> [The records]:
=====

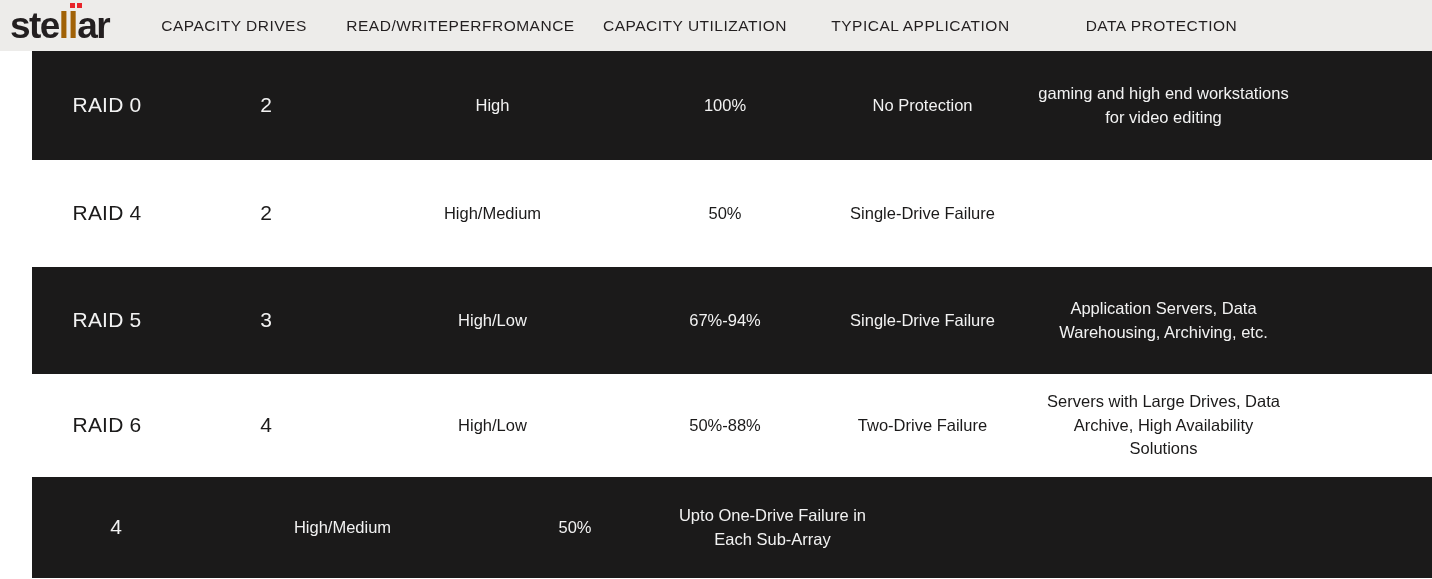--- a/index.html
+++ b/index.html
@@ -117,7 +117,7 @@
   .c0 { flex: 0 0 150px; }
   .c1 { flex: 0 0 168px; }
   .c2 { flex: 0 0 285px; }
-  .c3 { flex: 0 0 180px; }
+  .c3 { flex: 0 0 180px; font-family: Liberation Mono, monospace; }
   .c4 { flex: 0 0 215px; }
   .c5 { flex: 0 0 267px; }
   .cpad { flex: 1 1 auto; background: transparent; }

=====

> [What is needed]: Return only and exactly the lines from the one that contains "flex: 0 0 285px;" through the final line of the material above.

> [Response to this exercise]:
   .c2 { flex: 0 0 285px; }
-  .c3 { flex: 0 0 180px; }
+  .c3 { flex: 0 0 180px; font-family: Liberation Mono, monospace; }
   .c4 { flex: 0 0 215px; }
   .c5 { flex: 0 0 267px; }
   .cpad { flex: 1 1 auto; background: transparent; }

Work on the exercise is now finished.